PDBsum entry 1mgo

Oxidoreductase

PDB id: 1mgo

Contents

Protein chains

374 a.a. *

Ligands

NAD ×2

PFB ×2

MPD

Metals

_ZN ×4

Waters ×465

* Residue conservation analysis

PDB id:

1mgo

Name:

Oxidoreductase

Title:

Horse liver alcohol dehydrogenase phe93ala mutant

Structure:

Alcohol dehydrogenase e chain. Chain: a, b. Engineered: yes. Mutation: yes

Source:

Equus caballus. Horse. Organism_taxid: 9796. Gene: m64864. Expressed in: escherichia coli. Expression_system_taxid: 562.

Biol. unit:

Dimer (from PQS)

Resolution:

1.20Å R-factor: 0.188 R-free: 0.209

Authors:

J.K.Rubach,B.V.Plapp

Key ref:

J.K.Rubach and B.V.Plapp (2002). Mobility of fluorobenzyl alcohols bound to liver alcohol dehydrogenases as determined by NMR and X-ray crystallographic studies. Biochemistry, 41, 15770-15779. PubMed id: 12501206 DOI: 10.1021/bi026581h

Date:

15-Aug-02 Release date: 13-Nov-02

Protein chains

P00327  (ADH1E_HORSE) -  Alcohol dehydrogenase E chain from Equus caballus

Seq: 375 a.a.

Struc: 374 a.a.*

* PDB and UniProt seqs differ at 1 residue position (black cross)

Enzyme reactions

• Enzyme class: E.C.1.1.1.1 - alcohol dehydrogenase.
• Reaction:
  1. a primary alcohol + NAD⁺ = an aldehyde + NADH + H⁺
  2. a secondary alcohol + NAD⁺ = a ketone + NADH + H⁺

primary alcohol + NAD(+) (Bound ligand (Het Group name = NAD) corresponds exactly) = aldehyde + NADH + H(+)

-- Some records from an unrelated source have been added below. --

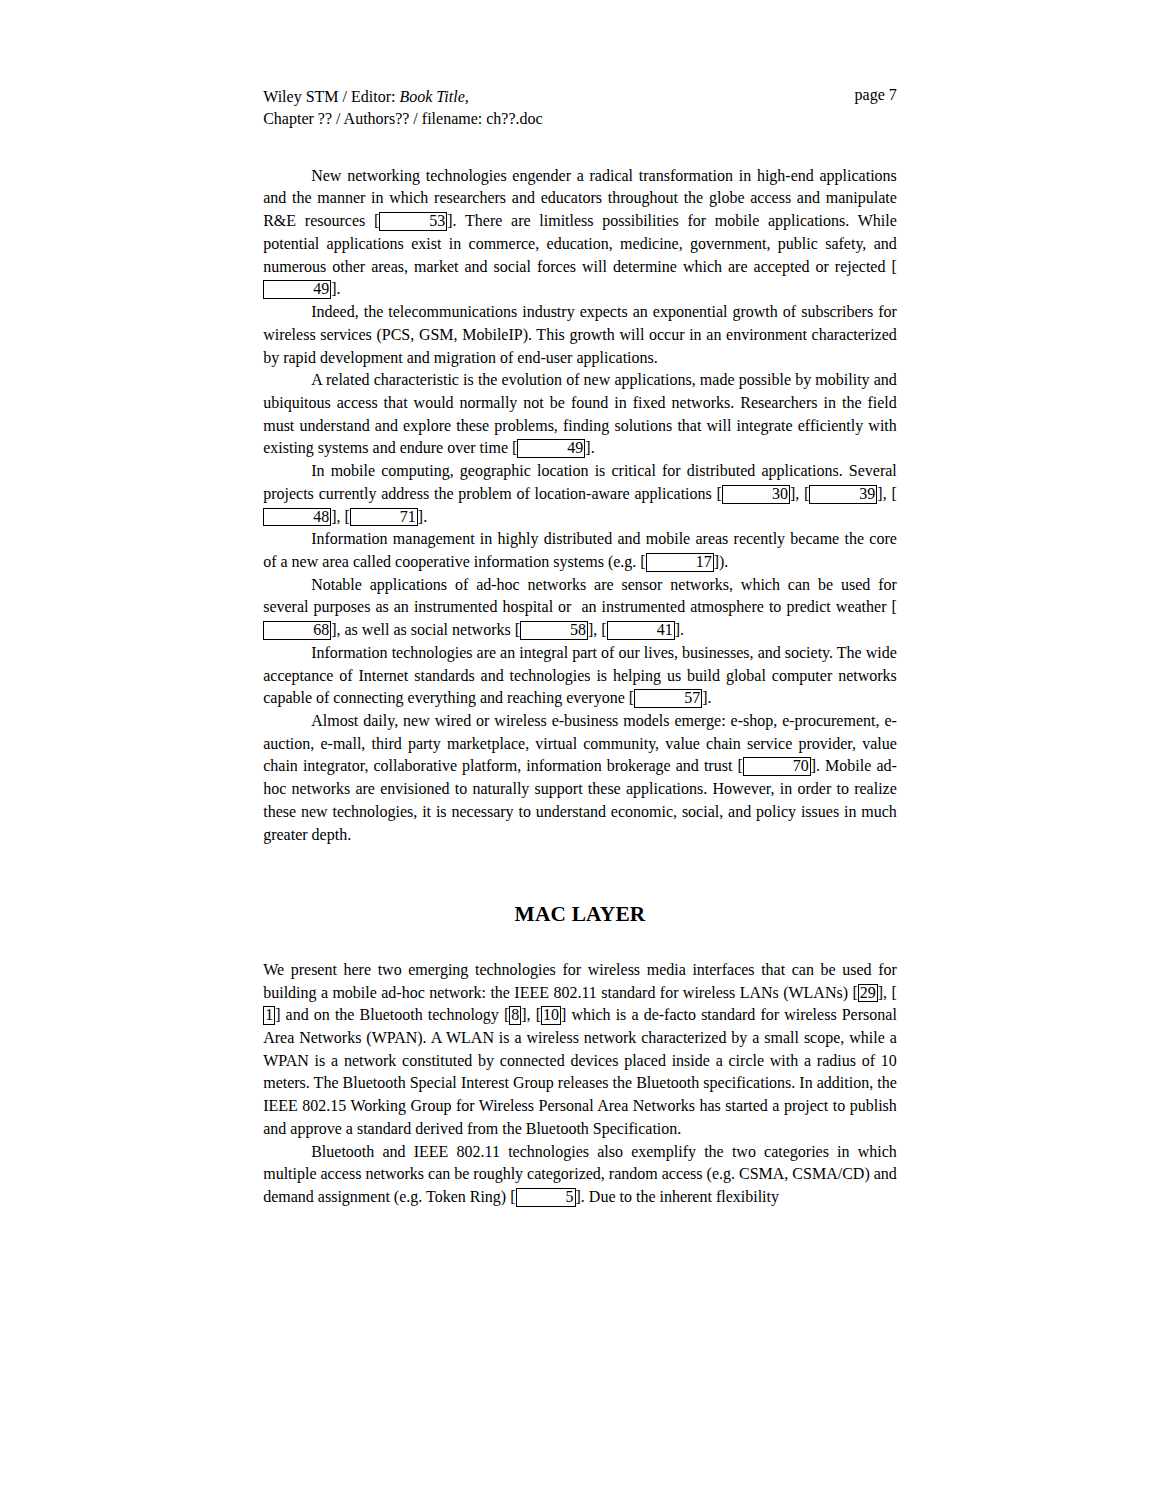Wiley STM / Editor: Book Title,
Chapter ?? / Authors?? / filename: ch??.doc
page 7
New networking technologies engender a radical transformation in high-end applications and the manner in which researchers and educators throughout the globe access and manipulate R&E resources [53]. There are limitless possibilities for mobile applications. While potential applications exist in commerce, education, medicine, government, public safety, and numerous other areas, market and social forces will determine which are accepted or rejected [49].
Indeed, the telecommunications industry expects an exponential growth of subscribers for wireless services (PCS, GSM, MobileIP). This growth will occur in an environment characterized by rapid development and migration of end-user applications.
A related characteristic is the evolution of new applications, made possible by mobility and ubiquitous access that would normally not be found in fixed networks. Researchers in the field must understand and explore these problems, finding solutions that will integrate efficiently with existing systems and endure over time [49].
In mobile computing, geographic location is critical for distributed applications. Several projects currently address the problem of location-aware applications [30], [39], [48], [71].
Information management in highly distributed and mobile areas recently became the core of a new area called cooperative information systems (e.g. [17]).
Notable applications of ad-hoc networks are sensor networks, which can be used for several purposes as an instrumented hospital or an instrumented atmosphere to predict weather [68], as well as social networks [58], [41].
Information technologies are an integral part of our lives, businesses, and society. The wide acceptance of Internet standards and technologies is helping us build global computer networks capable of connecting everything and reaching everyone [57].
Almost daily, new wired or wireless e-business models emerge: e-shop, e-procurement, e-auction, e-mall, third party marketplace, virtual community, value chain service provider, value chain integrator, collaborative platform, information brokerage and trust [70]. Mobile ad-hoc networks are envisioned to naturally support these applications. However, in order to realize these new technologies, it is necessary to understand economic, social, and policy issues in much greater depth.
MAC LAYER
We present here two emerging technologies for wireless media interfaces that can be used for building a mobile ad-hoc network: the IEEE 802.11 standard for wireless LANs (WLANs) [29], [1] and on the Bluetooth technology [8], [10] which is a de-facto standard for wireless Personal Area Networks (WPAN). A WLAN is a wireless network characterized by a small scope, while a WPAN is a network constituted by connected devices placed inside a circle with a radius of 10 meters. The Bluetooth Special Interest Group releases the Bluetooth specifications. In addition, the IEEE 802.15 Working Group for Wireless Personal Area Networks has started a project to publish and approve a standard derived from the Bluetooth Specification.
Bluetooth and IEEE 802.11 technologies also exemplify the two categories in which multiple access networks can be roughly categorized, random access (e.g. CSMA, CSMA/CD) and demand assignment (e.g. Token Ring) [5]. Due to the inherent flexibility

secondary alcohol + NAD(+) (Bound ligand (Het Group name = NAD) corresponds exactly) = ketone + NADH + H(+)

• Cofactor: Zn(2+) or Fe cation

Molecule diagrams generated from .mol files obtained from the KEGG ftp site

reference

DOI no: 10.1021/bi026581h

Biochemistry 41:15770-15779 (2002)

PubMed id: 12501206

Mobility of fluorobenzyl alcohols bound to liver alcohol dehydrogenases as determined by NMR and X-ray crystallographic studies.

J.K.Rubach, B.V.Plapp.

ABSTRACT

The relationship between substrate mobility and catalysis was studied with wild-type and Phe93Ala (F93A) horse liver alcohol dehydrogenase (ADH). Wild-type ADH binds 2,3,4,5,6-pentafluorobenzyl alcohol in one position as shown by X-ray results, and (19)F NMR shows five resonances for the fluorines of the bound alcohol. The two meta-fluorines exchange positions with a rate constant of about 4 s(-1), indicating that mobility (ring flipping) of the benzyl alcohol is relatively restricted. The wild-type enzyme binds 2,3-difluorobenzyl alcohol in two alternative conformations that are related by a ring flip and a small translation of the fluorinated benzene ring, and the (19)F NMR spectrum shows three resonances for the two bound fluorines, consistent with the two orientations. Phe-93 interacts with the bound benzyl alcohols, and the F93A substitution decreases the rate constants for hydride transfer for benzyl alcohol oxidation and benzaldehyde reduction by 7.4- and 130-fold, respectively. The structure of F93A ADH crystallized with NAD(+) and 2,3,4,5,6-pentafluorobenzyl alcohol is similar to the structure of the wild-type enzyme complex except that the pentafluorobenzyl alcohol is not found in one position. The (19)F NMR spectrum of the F93A ADH-NAD(+)-pentafluorobenzyl alcohol complex shows three resonances for the bound fluorines. Line shape analysis of the spectrum suggests the bound pentafluorobenzyl ring undergoes rapid ring-flipping at about 20 000 s(-1). The F93A substitution greatly increases the mobility of the benzyl alcohol but modestly and differentially decreases the probability that the substrate is preorganized for hydride transfer.